Serving Clovis, Portales and the Surrounding Communities
Since exotic trips to Dallas, Albuquerque and Galveston are usually beyond my means, small trips become mini-vacations.
Over Labor Day weekend, I traveled to Levelland in West Texas to visit Chance, my former black wiener/Lab foster dog.
Leaving Portales at 6 a.m. to arrive by 9 a.m. to greet a cable guy scheduled between then and 1 p.m., Chance’s barking woke me up when the dude arrived at 4:30 p.m.
Between Dora and Morton, Texas, I read a sign about Buffalo Soldiers (African-Americans) getting lost without water for four days while attempting to drive Comanches back to their Oklahoma reservation. Four soldiers died of thirst.
Near a home with a confederate flag, I stopped for an idling motorcyclist. I was relieved he gave a thumb-up because his tattoos and garb made me nervous about getting out.
A welcome sign in Morton read, “Home of the Fighting Indians and Maidens.” This offended me. I have never known a maiden to fight.
Handwritten names and ranks on an automotive garage, presumably listing the town’s veterans, was headlined, “Our prayers, love and support are with this generation of the brave…”
“The New York Store,” shuttered, was apparently too cosmopolitan.
A convenience store clerk wouldn’t cut a man slack for lacking two pennies. When I provided it, the customer shook my hand like I’d invented a cure for pettiness.

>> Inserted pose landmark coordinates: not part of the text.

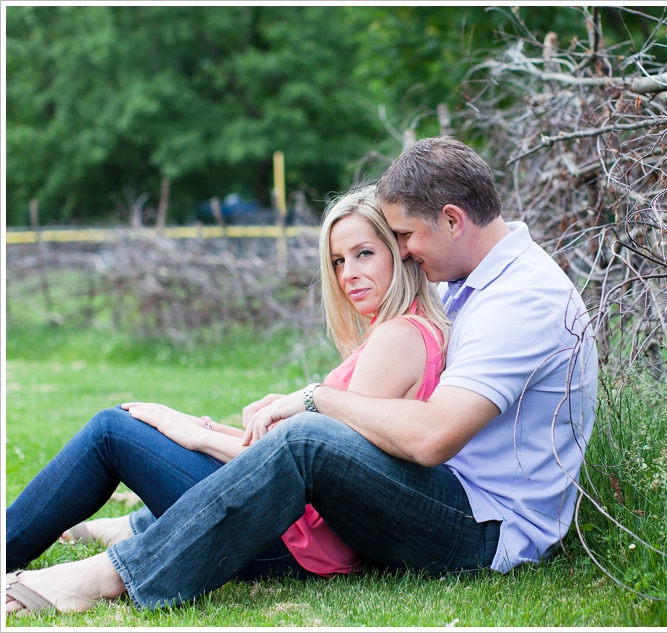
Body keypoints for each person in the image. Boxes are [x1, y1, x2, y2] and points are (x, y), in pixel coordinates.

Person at [5, 136, 598, 615]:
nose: (406, 254)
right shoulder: (474, 284)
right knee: (282, 432)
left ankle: (110, 576)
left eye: (403, 240)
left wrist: (312, 400)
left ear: (451, 219)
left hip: (484, 528)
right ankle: (131, 531)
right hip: (447, 494)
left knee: (304, 437)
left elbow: (430, 436)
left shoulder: (521, 299)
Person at [6, 185, 451, 612]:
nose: (348, 273)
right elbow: (295, 452)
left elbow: (312, 471)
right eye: (337, 260)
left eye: (364, 253)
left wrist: (198, 438)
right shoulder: (401, 332)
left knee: (112, 432)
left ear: (399, 252)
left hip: (287, 543)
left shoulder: (396, 339)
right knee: (132, 426)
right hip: (285, 526)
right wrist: (203, 430)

Then I lacked a penny for flavored water, so — out of spite — I gave the clerk a $20.
In Whiteface (population: 449) — rivals with the Indians? — I got buzzed by a yellow crop duster. Since I drive a Japanese car, I worried he might be having a flashback.
Outside the automotive section at a big-box store in Levelland, I discussed a $21,000 trike motorcycle with the 70ish bearded Jim. With his wife, he was going to ride up to 85 mph for a three-week trip to the East Coast.

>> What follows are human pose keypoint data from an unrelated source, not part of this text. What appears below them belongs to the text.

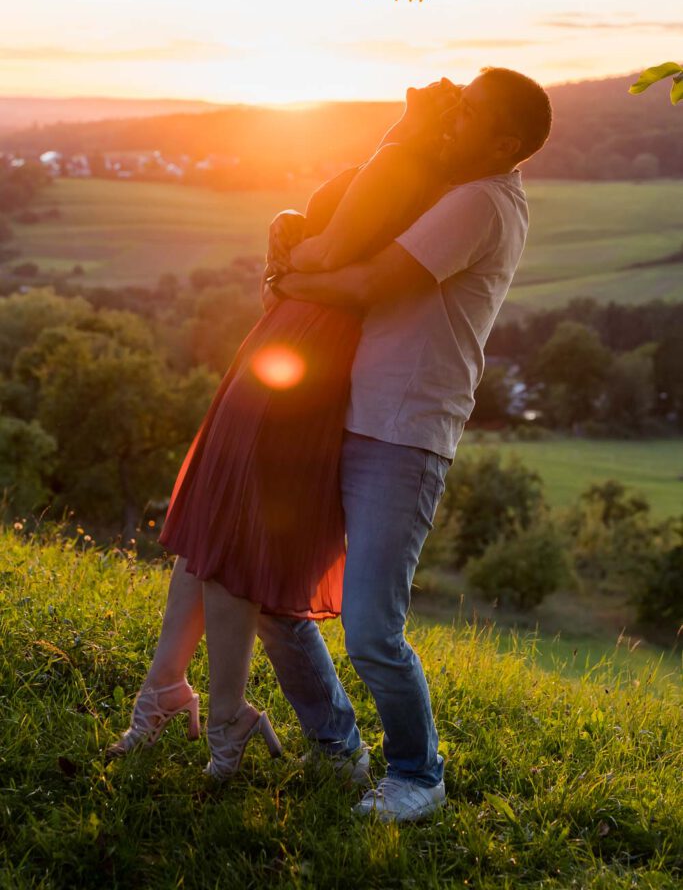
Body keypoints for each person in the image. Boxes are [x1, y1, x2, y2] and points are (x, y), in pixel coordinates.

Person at [111, 67, 553, 824]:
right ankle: (336, 748)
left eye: (468, 111)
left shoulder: (482, 201)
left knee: (373, 629)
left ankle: (418, 774)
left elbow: (368, 282)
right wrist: (296, 226)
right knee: (275, 596)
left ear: (504, 142)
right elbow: (363, 208)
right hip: (342, 416)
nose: (451, 116)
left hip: (403, 433)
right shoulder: (455, 184)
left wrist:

Maria, a 30ish Mexican waitress at a Mexican restaurant, didn’t seem concerned (at the time) about Deferred Action for Childhood Arrivals (DACA) as I asked her if she took classes at South Plains College in town. When she said no, I felt bad for insinuating waitressing wasn’t enough.
Jean, 24, an SPC student from Estonia, was fascinated by American students wearing shorts.

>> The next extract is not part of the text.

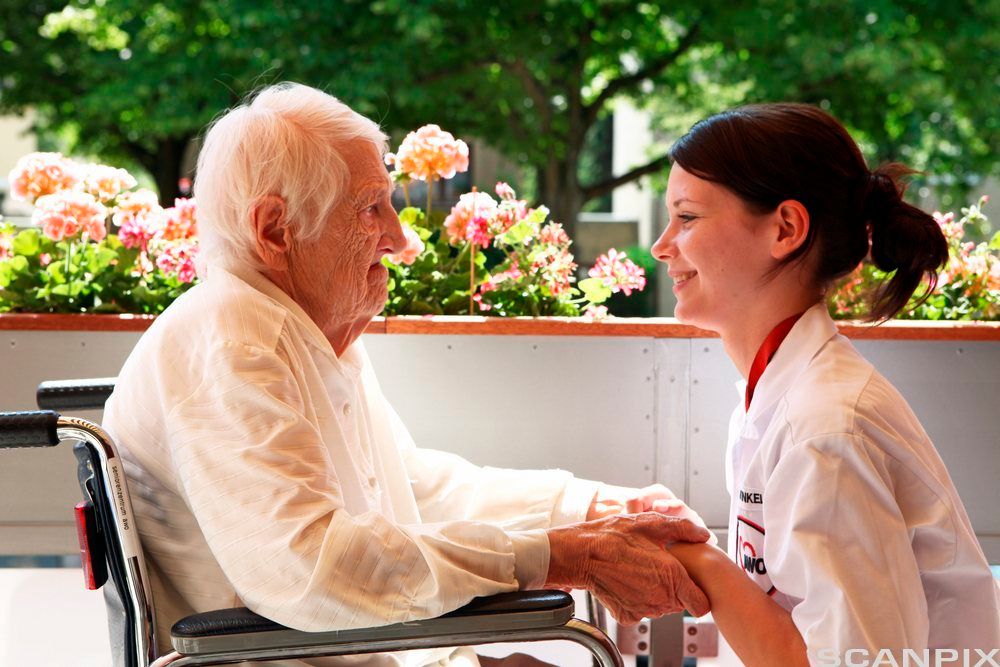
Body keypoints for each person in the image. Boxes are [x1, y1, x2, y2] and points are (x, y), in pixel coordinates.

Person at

At the SPC equine grounds a sign warned participants the college was not responsible for their deaths.
A white woman told me about her German Shepherd scaring off a “big black man” breaking into her furniture store.
Two white teenage boys walked into a rundown garage with skateboards and guitars — a true garage band.
Richard’s BBQ is open from 11 a.m. until “Sold Out.” The 60ish black man, smiling through gold teeth, said the secret to his famous peach cobbler is, “My wife makes it.”
A mailbox resided inside a green, rubber largemouth bass.
Levelland is also home to the “Portales Select Peanut Company,” the “I Don’t Know” restaurant and a black tin cat that scared Chance.
Returning between Dora and Portales, a neckless, waist-up scarecrow wearing a bluish-plaid shirt — arms outstretched in a desert-brush field — with a red hardhat for a head capped my 180-mile round-trip vacation.